The Justice Project has a new policy review on this subject. I haven’t read it yet, but I thought I’d pass it along.
Hartford’s struggling. There’s no doubt about it. No matter what the police and city government try to do, it seems as though every week there’s more violence. Now, after last weekend’s shootings in which one was killed and 7 were injured – mostly children – the city has decided to try a new tactic: a curfew.
Under the rules of the curfew, which goes into effect today, anyone under 18 who is caught loitering on a city street without a parent, guardian or approved adult will be given a written warning and taken home. Repeat offenders will “go to court”.
Already the curfew has produced mix reactions: the ACLU saying it is not legal, a Hartford Courant editorial arguing it will be ineffective, Stan Simpson (whose columns I like) reminding us that this is a much deeper problem than vagrant youth, one victim’s mother telling people to buck the anti-snitching culture, Hartford prosecutors considering the use of a grand jury and a group of activists planning on going door to door asking the criminal element to leave Hartford.

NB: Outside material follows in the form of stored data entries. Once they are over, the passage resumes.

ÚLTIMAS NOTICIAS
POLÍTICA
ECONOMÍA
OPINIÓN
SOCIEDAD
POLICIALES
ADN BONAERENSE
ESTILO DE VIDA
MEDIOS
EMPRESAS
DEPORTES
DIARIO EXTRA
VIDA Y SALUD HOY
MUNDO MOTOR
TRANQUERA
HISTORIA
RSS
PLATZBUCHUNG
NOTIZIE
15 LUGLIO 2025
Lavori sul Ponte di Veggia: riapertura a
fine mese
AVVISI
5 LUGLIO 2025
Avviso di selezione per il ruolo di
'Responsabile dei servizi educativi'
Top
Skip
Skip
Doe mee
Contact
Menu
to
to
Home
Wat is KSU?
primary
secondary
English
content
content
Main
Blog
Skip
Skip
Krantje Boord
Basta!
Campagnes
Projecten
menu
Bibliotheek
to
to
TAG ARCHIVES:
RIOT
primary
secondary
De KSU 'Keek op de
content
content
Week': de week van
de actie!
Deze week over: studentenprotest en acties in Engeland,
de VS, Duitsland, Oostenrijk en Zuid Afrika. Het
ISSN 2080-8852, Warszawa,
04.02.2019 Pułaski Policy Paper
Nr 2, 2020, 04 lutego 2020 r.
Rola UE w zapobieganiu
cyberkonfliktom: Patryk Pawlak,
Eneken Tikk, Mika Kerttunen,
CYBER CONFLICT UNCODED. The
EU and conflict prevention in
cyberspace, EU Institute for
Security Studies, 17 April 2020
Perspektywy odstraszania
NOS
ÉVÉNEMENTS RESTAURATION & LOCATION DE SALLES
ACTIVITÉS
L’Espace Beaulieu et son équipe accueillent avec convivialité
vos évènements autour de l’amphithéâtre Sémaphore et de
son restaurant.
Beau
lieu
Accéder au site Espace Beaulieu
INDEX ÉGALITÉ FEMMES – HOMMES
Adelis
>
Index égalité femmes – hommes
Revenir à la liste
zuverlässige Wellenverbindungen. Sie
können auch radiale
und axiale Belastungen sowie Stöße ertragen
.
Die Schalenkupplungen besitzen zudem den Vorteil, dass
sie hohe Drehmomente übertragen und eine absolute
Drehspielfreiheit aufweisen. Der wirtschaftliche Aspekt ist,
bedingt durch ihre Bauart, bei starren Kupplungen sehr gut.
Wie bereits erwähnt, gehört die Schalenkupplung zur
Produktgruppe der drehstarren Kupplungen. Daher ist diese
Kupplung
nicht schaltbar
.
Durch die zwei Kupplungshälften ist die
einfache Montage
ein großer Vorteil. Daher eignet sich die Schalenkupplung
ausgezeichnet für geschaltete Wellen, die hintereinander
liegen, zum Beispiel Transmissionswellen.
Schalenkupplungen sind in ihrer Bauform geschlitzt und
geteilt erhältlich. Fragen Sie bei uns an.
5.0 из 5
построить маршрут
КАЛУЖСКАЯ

There are arguments both for and against such a curfew. The ACLU recently successfully challenged a similar curfew in the northern town of Vernon and claims that curfews don’t work. However there are some reports that it may help reduce crime:
City of West Palm Beach Florida just observed the one year anniversary of a 10 PM curfew for those under 17 years of age. They say its enforcement has been very successful.
Police there say arrests of juveniles are down 36 percent and nighttime arrests dropped 86 percent. They also say the total number of crimes during curfew hours are down 12 percent.
Further, it doesn’t really solve the root of the problem, which I’ve talked about quite a few times. Hartford is an economic crap-hole and there are a lot of absentee parents. Add to that the anti-snitching culture and you’ve got a mob running wild.
Something has got to be done, but most of the solutions are long-term and the problems are so entrenched in the city that it would years, if not decades to right the ship.
In the meantime, the residents of the city need to feel safe. If a curfew is a band-aid to be placed over a gaping wound, then at least it’s something. Taking loitering kids home after 9pm would force their parents to start getting involved.
It’s worth a trial. Which is what this curfew is, since it lasts only 30 days.